Mais les deux chercheurs refusent d’abandonner. Grâce à des conversations avec les archéologues, ils ont pu se faire une idée des motifs qui présentent un intérêt particulier dans un contexte historique. L’objectif du projet est donc passé du déploiement de l’ensemble du bractéate au déploiement de ses parties individuelles, ce qui peut donner aux archéologues de nouvelles connaissances sur le Danemark aux Ve et VIe siècles.
Les gangs de l’Antiquité
Ravn a déclaré que le Danemark, à l’époque des bractéates, pouvait être mieux décrit comme ce que les Romains appelaient la « Germanie sauvage ». C’était un endroit où les chefs de clans autocratiques gouvernaient des territoires marqués selon les mêmes règles désormais utilisées par les gangs de motards ou la mafia.

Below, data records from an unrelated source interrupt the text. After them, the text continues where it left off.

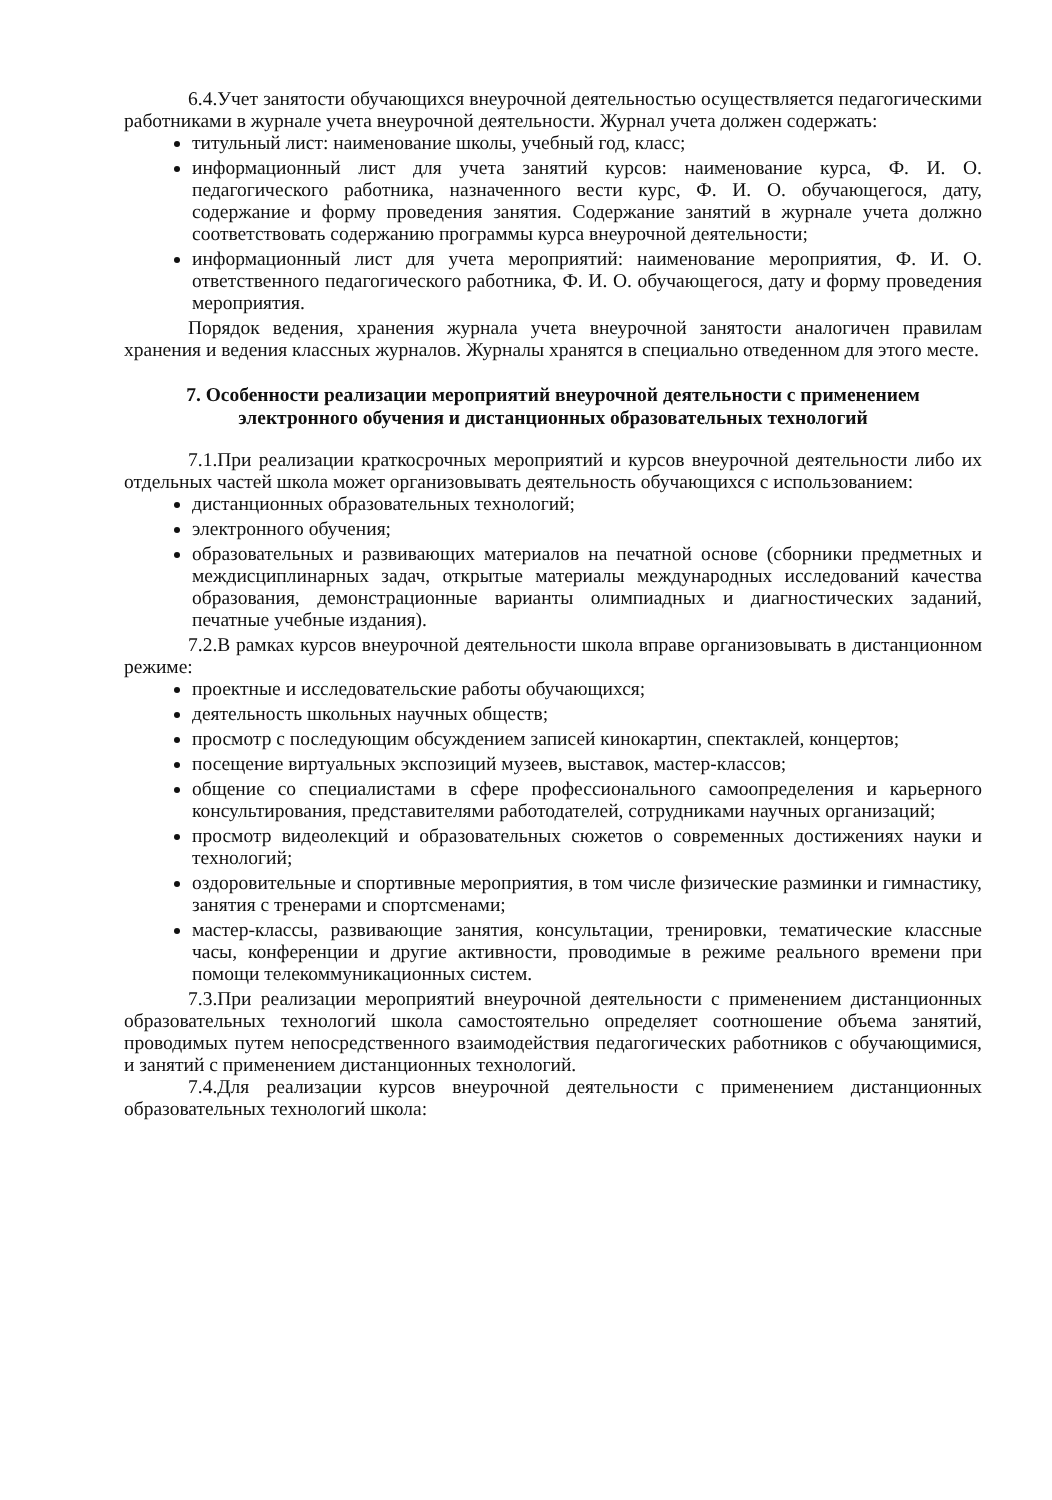6.4.Учет занятости обучающихся внеурочной деятельностью осуществляется педагогическими работниками в журнале учета внеурочной деятельности. Журнал учета должен содержать:
титульный лист: наименование школы, учебный год, класс;
информационный лист для учета занятий курсов: наименование курса, Ф. И. О. педагогического работника, назначенного вести курс, Ф. И. О. обучающегося, дату, содержание и форму проведения занятия. Содержание занятий в журнале учета должно соответствовать содержанию программы курса внеурочной деятельности;
информационный лист для учета мероприятий: наименование мероприятия, Ф. И. О. ответственного педагогического работника, Ф. И. О. обучающегося, дату и форму проведения мероприятия.
Порядок ведения, хранения журнала учета внеурочной занятости аналогичен правилам хранения и ведения классных журналов. Журналы хранятся в специально отведенном для этого месте.
7. Особенности реализации мероприятий внеурочной деятельности с применением электронного обучения и дистанционных образовательных технологий
7.1.При реализации краткосрочных мероприятий и курсов внеурочной деятельности либо их отдельных частей школа может организовывать деятельность обучающихся с использованием:
дистанционных образовательных технологий;
электронного обучения;
образовательных и развивающих материалов на печатной основе (сборники предметных и междисциплинарных задач, открытые материалы международных исследований качества образования, демонстрационные варианты олимпиадных и диагностических заданий, печатные учебные издания).
7.2.В рамках курсов внеурочной деятельности школа вправе организовывать в дистанционном режиме:
проектные и исследовательские работы обучающихся;
деятельность школьных научных обществ;
просмотр с последующим обсуждением записей кинокартин, спектаклей, концертов;
посещение виртуальных экспозиций музеев, выставок, мастер-классов;
общение со специалистами в сфере профессионального самоопределения и карьерного консультирования, представителями работодателей, сотрудниками научных организаций;
просмотр видеолекций и образовательных сюжетов о современных достижениях науки и технологий;
оздоровительные и спортивные мероприятия, в том числе физические разминки и гимнастику, занятия с тренерами и спортсменами;
мастер-классы, развивающие занятия, консультации, тренировки, тематические классные часы, конференции и другие активности, проводимые в режиме реального времени при помощи телекоммуникационных систем.
7.3.При реализации мероприятий внеурочной деятельности с применением дистанционных образовательных технологий школа самостоятельно определяет соотношение объема занятий, проводимых путем непосредственного взаимодействия педагогических работников с обучающимися, и занятий с применением дистанционных технологий.
7.4.Для реализации курсов внеурочной деятельности с применением дистанционных образовательных технологий школа:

« Plus ils gagnaient de guerres, plus ils devenaient des chefs de clan forts. Et plus ils pouvaient obtenir d’or et de richesses pour leurs partisans, plus ils en obtenaient », a déclaré Ravn.

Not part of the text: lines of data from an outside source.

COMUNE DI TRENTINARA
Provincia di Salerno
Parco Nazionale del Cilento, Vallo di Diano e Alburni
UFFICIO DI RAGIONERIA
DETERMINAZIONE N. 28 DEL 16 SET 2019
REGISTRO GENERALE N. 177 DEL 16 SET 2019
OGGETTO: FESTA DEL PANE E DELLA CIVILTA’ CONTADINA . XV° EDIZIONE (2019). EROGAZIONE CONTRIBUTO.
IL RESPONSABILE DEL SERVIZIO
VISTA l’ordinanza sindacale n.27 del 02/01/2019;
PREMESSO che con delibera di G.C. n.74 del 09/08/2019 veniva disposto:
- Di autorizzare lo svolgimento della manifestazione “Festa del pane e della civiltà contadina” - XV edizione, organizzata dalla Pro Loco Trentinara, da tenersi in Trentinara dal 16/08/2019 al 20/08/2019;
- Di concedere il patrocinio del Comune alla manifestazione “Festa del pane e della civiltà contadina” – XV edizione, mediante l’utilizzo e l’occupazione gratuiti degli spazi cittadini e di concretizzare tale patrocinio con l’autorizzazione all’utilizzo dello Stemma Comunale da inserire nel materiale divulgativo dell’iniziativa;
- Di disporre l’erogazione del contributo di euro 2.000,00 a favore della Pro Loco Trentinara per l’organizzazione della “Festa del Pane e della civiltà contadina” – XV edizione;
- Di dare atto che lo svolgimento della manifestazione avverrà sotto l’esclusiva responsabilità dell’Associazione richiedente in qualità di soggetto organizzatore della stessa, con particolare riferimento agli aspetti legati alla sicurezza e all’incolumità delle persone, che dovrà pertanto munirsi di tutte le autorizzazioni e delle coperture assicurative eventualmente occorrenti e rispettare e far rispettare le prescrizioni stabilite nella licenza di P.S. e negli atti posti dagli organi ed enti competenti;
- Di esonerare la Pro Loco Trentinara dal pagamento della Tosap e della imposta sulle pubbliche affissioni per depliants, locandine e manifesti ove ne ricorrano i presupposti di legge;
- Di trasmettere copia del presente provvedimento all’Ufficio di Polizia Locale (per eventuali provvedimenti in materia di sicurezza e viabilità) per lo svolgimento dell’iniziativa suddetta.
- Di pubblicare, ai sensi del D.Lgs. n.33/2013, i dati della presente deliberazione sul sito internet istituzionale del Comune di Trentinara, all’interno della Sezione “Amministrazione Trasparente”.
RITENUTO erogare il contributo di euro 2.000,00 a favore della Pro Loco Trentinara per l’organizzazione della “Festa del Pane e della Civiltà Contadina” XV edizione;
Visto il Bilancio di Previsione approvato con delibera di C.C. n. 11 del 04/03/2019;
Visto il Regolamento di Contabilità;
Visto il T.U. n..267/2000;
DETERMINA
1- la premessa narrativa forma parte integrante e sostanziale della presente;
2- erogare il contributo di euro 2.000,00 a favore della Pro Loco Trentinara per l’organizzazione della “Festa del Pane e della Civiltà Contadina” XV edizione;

À en juger par la taille du trésor de Vindelev, il pense que son propriétaire devait être un chef de clan très puissant, mais jusqu’alors inconnu. Cela confère au site autour de Vindelev, situé à 8 kilomètres à l’est de Jelling, le berceau du Danemark, un statut nouveau et significatif de centre de pouvoir.
Dans le même temps, le trésor de Vindelev ressemble beaucoup à d’autres trésors d’or découverts près de la ville de Gudme sur Funen, considérée comme le centre de pouvoir le plus important du Danemark du IIIe au VIe siècle. Cela amène les archéologues à croire qu’un forgeron de Gudme aurait pu fabriquer certains des bractéates de Vindelev. Si tel est le cas, l’or doit avoir changé de propriétaire à un moment donné.
La théorie est donc qu’il existait un lien étroit – peut-être une alliance – entre les chefs de clan des deux centres de pouvoir. « Il est possible que l’or ait été remis comme cadeau à l’occasion de mariages entre filles et fils de chaque clan », a déclaré Ravn.
Pour confirmer cette théorie, Ravn est particulièrement intéressé par les motifs de la plus grande des bractées dorées, qui semble avoir un motif jumeau plié au milieu. Les tampons autour du motif peuvent également renseigner les chercheurs sur l’origine du bractéate et son âge. S’ils portent les mêmes cachets que ceux trouvés à Gudme, alors ils ont été fabriqués par le même orfèvre, et les archéologues peuvent continuer à travailler avec la théorie du lien étroit entre Vindelev et Gudme.
« C’est un peu comme une affaire judiciaire où plus nous trouvons de preuves circonstancielles, plus l’affaire sera solide. On ne peut pas exactement demander aux témoins qui étaient là à ce moment-là. Nous nous appuyons sur des preuves circonstancielles, et c’est là que le DTU peut nous aider », a déclaré Ravn.